Bitcoin’s future will be peer-to-peer, with most transactions made on the Lightning Network. This function cannot be served by coins on an exchange. To make payments, you will need permission from an intermediary who will be present on exchange coins.

Due to laws, coins that are stuck on an exchange cannot be used in the same way as bitcoin is intended. They will also be less valuable. If I offer a service in bitcoin and charge for it, I will only accept bitcoin from outside exchanges. I won’t be the only one. I will not accept payment from trapped bitcoin to pay my exchange wallet. There will be a price difference between real bitcoins and IOU-trapped bitcoin.

Some powerful people who want Bitcoin’s demise may be naked shorting it in futures markets. We, The Resistance, can buy bitcoin and take it out of the trading pool. This will eventually lead to a decoupling between the price of physical bitcoin and paper bitcoin.

We are against those who print fiat. They can easily shorten bitcoin and suppress its price, as they can print money and have no real risk.

Here’s why they won’t succeed: There is an army of true believers who regularly buy bitcoin and withdraw coins from exchanges. The majority of the coins are already off exchanges. Bitcoiners will be eager to grab the cheap sats and take even more bitcoin off the exchanges if the naked short attack succeeds.

The supply of coins can be replenished by miners. Currently, miners could theoretically dump 900 Bitcoin per day onto exchanges. Wild price swings can occur despite this, however, as traders trade coins and buy and sell bitcoins between themselves. The price of bitcoin is fairly stable when HODLers remove 900 bitcoin per day. As more coins are taken out and the mining supply decreases (halved every 4 years), there will be a point where not enough bitcoin is available. This will result in a decrease in the paper price for bitcoin on the futures exchange and real bitcoin that is desired by HODLers and merchants.

Join the army to make bitcoin more successful and bring this day forward.
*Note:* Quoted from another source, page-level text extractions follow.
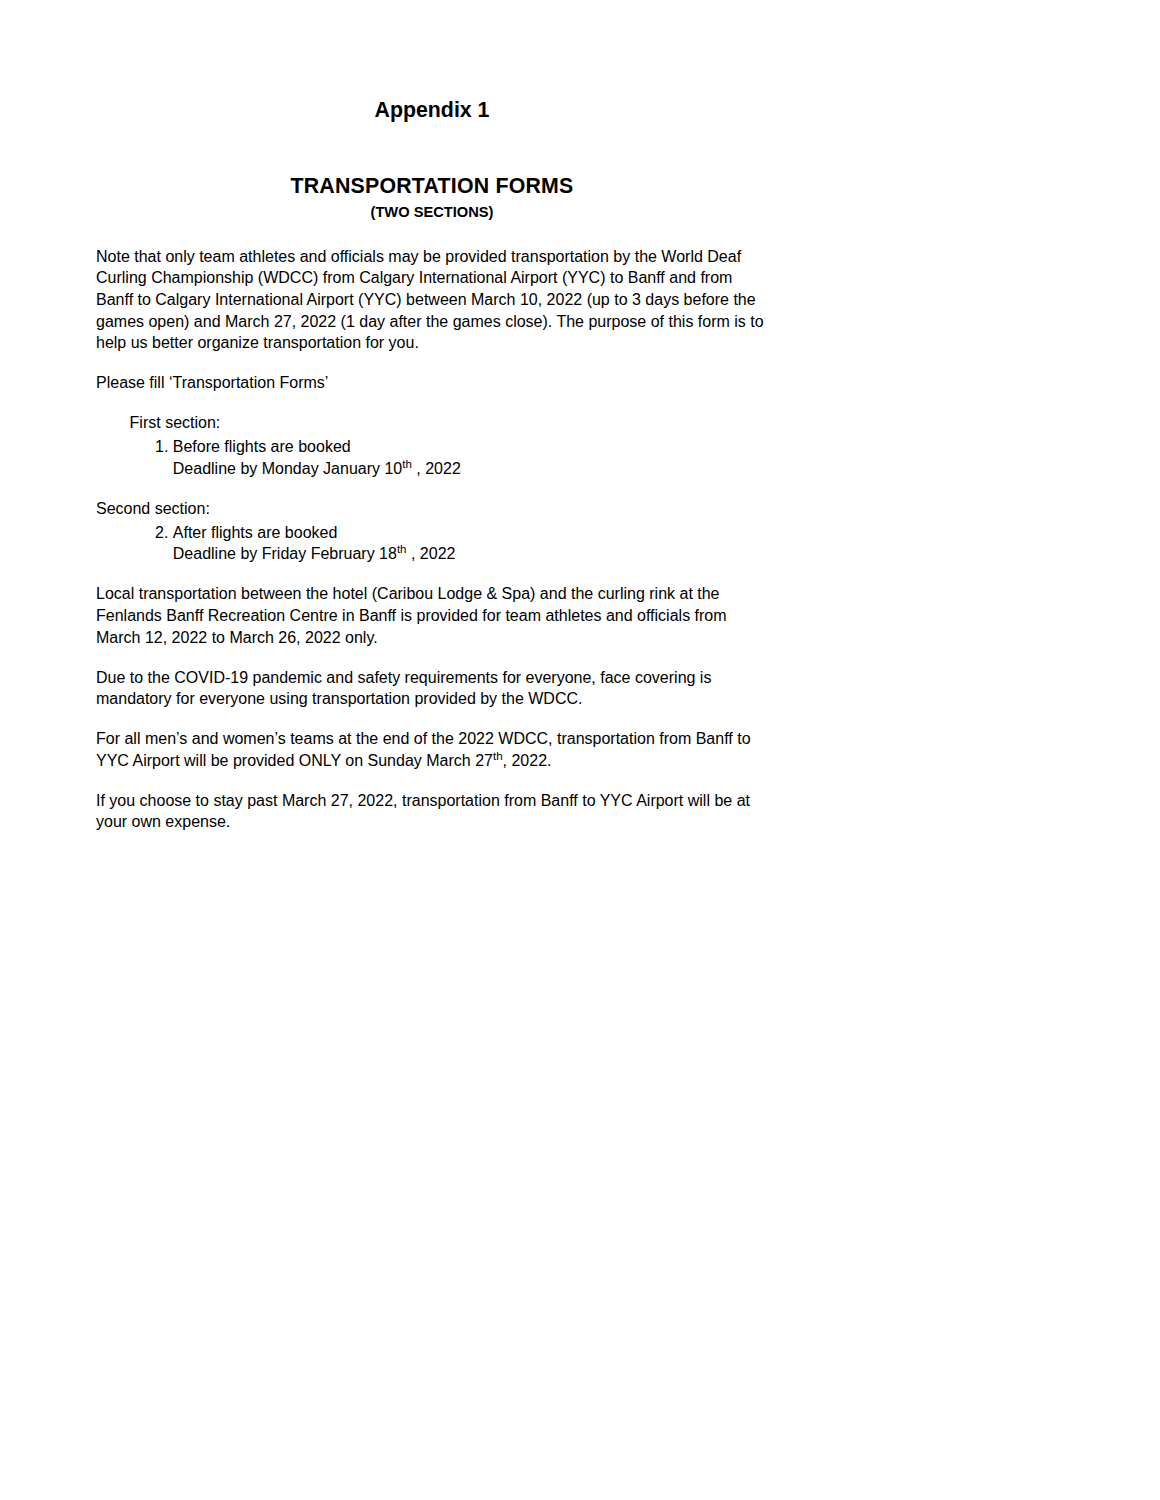Appendix 1
TRANSPORTATION FORMS
(TWO SECTIONS)
Note that only team athletes and officials may be provided transportation by the World Deaf Curling Championship (WDCC) from Calgary International Airport (YYC) to Banff and from Banff to Calgary International Airport (YYC) between March 10, 2022 (up to 3 days before the games open) and March 27, 2022 (1 day after the games close). The purpose of this form is to help us better organize transportation for you.
Please fill ‘Transportation Forms’
First section:
Before flights are booked
Deadline by Monday January 10th , 2022
Second section:
After flights are booked
Deadline by Friday February 18th , 2022
Local transportation between the hotel (Caribou Lodge & Spa) and the curling rink at the Fenlands Banff Recreation Centre in Banff is provided for team athletes and officials from March 12, 2022 to March 26, 2022 only.
Due to the COVID-19 pandemic and safety requirements for everyone, face covering is mandatory for everyone using transportation provided by the WDCC.
For all men’s and women’s teams at the end of the 2022 WDCC, transportation from Banff to YYC Airport will be provided ONLY on Sunday March 27th, 2022.
If you choose to stay past March 27, 2022, transportation from Banff to YYC Airport will be at your own expense.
Regularly stack bitcoin – Dollar Cost average (DCA), and remove the coins.

Remember

You will never fully understand how Bitcoin works if you don’t take your coins into your own hands. It’s hard to buy enough of it if you don’t understand it. This is something you will regret.

You will need to learn about self-custody, and how to run a node. This will blow your mind and bring you closer to the truth about how amazing this technology really is. You might become obsessed with the Lightning Network. It’s a great way to be.